Ann wischte sich den Mund, schlug die Mappe auf und begann zu lesen. Kai, der hinter ihr stand, blickte ihr über die Schulter. »Das können wir schon getrost unterschreiben, Jungs«, sagte sie. Thomas las die Aufforderung an die Leitung, ein Lösegeld von 200 Kilopond Feingold gegen die Freilassung der Besatzung von U 21 zu zahlen. Die Unterschriften der drei sollten lediglich ihre Gefangennahme bestätigen.
Paterthiks Blick ging lauernd von einem zum anderen. Er schien erleichtert, als Ann sagte: »Vielleicht gibst du mir etwas zum Schreiben. Ich habe meine Handtasche an der Garderobe abgegeben.«
»Aber bitte sehr!« Mike Paterthik war wieder die Höflichkeit selbst. Sie unterschrieben.
»Ich wünsche guten Appetit«, rief Paterthik und ging.
»Der bleibt bei seinem Vorhaben« sagte Monig. Er trank nachdenklich von seinem Saft. »Mich ärgert, dass wir so gar nichts tun können.«
»Warte ab«, sagte Ann kauend. »Wenn Frank kommt, und er ist unbewaffnet, blockiert ihr die Tür, klar?«
Aber als Frank Niesar zum Abräumen kam, war das was auffiel eine Armeepistole, die in seinem Gürtel steckte.
Thomas näherte sich trotzdem der halboffenen Tür. Kai, der ursprünglich folgen wollte, war beim Anblick der Pistole zunächst resignierend auf seinen Stuhl zurückgesunken.
Niesar räumte schweigend ab. Sund trank noch einen Schluck aus der Tasse, hielt das leere Gefäß sinnend in der Hand und stellte es wie gedankenverloren so auf den Tisch, dass es sich vom Standort Niesars am entferntesten befand.

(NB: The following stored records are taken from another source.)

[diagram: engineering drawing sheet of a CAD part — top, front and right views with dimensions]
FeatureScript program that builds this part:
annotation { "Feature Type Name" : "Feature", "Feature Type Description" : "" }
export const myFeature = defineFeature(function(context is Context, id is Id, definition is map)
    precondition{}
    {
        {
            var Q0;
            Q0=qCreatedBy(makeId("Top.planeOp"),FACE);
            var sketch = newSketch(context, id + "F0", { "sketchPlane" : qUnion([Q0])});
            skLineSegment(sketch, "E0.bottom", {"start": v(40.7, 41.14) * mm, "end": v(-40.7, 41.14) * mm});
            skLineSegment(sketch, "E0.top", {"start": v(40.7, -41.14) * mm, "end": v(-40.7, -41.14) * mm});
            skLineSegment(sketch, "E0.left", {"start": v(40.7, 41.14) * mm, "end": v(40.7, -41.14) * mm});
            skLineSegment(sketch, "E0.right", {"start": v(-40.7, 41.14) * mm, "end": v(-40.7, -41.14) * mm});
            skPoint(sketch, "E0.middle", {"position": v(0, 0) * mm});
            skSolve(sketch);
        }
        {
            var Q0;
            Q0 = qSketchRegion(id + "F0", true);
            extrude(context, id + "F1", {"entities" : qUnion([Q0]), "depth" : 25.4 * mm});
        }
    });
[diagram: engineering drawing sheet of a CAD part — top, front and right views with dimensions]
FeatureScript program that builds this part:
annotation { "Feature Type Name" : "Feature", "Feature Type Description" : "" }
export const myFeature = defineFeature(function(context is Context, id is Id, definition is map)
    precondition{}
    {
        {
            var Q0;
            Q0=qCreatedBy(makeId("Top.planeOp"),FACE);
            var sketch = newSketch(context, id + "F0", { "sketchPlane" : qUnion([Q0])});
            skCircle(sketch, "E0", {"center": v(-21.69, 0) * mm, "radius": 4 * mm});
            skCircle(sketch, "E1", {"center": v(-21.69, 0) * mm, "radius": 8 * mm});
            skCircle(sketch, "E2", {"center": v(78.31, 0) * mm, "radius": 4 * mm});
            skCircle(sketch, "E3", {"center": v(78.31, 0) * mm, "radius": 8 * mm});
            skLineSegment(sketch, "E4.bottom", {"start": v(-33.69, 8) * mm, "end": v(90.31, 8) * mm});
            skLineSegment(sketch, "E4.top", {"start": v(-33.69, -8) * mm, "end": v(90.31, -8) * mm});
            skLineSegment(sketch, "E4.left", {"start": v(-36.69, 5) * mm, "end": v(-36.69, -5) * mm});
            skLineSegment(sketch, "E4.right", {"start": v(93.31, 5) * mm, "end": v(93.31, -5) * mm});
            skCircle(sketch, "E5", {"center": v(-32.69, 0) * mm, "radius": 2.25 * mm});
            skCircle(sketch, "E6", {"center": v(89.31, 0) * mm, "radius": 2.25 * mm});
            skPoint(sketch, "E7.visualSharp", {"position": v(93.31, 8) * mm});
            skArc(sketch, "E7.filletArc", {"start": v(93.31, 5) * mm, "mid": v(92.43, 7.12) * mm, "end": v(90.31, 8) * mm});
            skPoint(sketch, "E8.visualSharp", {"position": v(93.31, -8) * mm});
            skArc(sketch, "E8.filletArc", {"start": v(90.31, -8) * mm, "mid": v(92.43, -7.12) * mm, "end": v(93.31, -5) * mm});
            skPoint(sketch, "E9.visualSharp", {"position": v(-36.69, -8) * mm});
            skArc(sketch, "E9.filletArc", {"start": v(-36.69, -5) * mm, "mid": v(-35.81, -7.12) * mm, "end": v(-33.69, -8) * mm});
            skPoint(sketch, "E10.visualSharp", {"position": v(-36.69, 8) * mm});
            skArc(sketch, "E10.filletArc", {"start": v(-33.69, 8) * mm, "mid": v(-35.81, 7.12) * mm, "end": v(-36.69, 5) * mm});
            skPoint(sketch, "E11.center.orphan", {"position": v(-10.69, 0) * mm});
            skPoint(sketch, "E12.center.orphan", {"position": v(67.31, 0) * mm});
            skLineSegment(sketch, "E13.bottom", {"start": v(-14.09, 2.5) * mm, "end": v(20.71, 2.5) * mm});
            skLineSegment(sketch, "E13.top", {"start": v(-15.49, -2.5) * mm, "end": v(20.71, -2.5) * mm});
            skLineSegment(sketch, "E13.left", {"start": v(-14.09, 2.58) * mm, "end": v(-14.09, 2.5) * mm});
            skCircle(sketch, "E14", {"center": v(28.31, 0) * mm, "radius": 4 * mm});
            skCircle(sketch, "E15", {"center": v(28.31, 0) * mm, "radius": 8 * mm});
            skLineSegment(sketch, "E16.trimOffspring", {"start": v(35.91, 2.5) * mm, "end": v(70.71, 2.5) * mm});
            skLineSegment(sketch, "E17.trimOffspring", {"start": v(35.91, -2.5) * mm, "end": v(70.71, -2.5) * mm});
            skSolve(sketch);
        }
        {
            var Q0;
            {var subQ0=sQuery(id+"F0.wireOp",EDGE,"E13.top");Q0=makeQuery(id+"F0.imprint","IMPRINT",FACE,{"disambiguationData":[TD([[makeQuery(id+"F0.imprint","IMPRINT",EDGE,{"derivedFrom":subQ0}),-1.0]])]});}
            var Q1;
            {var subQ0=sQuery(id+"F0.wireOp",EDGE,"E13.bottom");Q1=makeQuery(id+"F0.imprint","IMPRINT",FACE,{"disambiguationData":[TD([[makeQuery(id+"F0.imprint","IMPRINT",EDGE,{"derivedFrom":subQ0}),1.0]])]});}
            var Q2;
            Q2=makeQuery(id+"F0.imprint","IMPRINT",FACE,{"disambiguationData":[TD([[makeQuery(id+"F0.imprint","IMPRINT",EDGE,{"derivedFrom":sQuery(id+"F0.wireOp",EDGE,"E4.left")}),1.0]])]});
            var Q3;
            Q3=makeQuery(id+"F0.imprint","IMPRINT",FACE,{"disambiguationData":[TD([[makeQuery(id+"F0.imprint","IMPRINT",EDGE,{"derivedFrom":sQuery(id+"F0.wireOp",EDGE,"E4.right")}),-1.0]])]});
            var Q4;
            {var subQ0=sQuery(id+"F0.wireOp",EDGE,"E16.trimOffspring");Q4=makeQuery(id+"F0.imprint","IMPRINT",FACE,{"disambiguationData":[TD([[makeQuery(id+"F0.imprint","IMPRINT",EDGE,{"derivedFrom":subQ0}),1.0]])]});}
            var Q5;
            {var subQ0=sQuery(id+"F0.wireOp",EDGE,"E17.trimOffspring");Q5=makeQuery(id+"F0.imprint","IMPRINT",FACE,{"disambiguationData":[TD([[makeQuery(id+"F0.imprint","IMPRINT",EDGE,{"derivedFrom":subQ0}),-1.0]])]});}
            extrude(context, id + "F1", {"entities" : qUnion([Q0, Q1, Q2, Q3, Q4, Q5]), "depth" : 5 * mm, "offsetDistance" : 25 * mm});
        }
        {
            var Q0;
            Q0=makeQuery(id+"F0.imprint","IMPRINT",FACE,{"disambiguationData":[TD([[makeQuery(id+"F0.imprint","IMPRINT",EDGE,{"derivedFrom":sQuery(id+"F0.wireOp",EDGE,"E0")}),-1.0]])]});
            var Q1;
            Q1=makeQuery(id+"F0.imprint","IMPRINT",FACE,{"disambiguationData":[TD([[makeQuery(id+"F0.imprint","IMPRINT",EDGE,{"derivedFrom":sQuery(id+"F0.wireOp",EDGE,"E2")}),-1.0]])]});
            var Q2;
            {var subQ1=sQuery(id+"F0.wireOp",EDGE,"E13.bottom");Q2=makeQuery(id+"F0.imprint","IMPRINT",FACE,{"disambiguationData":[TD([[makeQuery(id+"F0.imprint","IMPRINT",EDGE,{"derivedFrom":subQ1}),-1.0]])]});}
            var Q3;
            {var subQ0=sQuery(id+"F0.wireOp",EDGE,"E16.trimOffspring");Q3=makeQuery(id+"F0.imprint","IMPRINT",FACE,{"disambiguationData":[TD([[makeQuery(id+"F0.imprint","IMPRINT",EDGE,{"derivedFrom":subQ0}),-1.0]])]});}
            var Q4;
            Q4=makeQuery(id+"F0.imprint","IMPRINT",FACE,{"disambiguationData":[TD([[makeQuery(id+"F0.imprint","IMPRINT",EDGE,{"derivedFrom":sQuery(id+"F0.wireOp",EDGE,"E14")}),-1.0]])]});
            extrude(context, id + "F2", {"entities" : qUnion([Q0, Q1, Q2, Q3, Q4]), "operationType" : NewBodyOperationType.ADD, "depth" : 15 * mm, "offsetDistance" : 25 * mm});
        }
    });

Thomas und Ann beobachteten gespannt die Szene.
Sunds Rechnung ging auf: Niesar beugte sich über den Tisch und langte nach der Tasse. Da griff Kai zu. Er zog rasch die Pistole aus Niesars Gürtel und sprang nach hinten weg. Der festgeschraubte Stuhl wäre ihm dabei beinahe zum Verhängnis geworden. Kai konnte sich im Straucheln abfangen und wich zur Wand zurück, die Pistole auf Niesar gerichtet.
Thomas hatte rasch den Außenriegel ausgeklinkt, die Tür zugedrückt, von innen verriegelt, und er stand, bevor Niesar reagierte, mit dem Rücken zu ihr.
Niesar wollte sich auf Kai stürzen und dazu den Tisch wegschleudern. Aber natürlich war auch der am Fußboden befestigt. »Schweine«, knirschte er.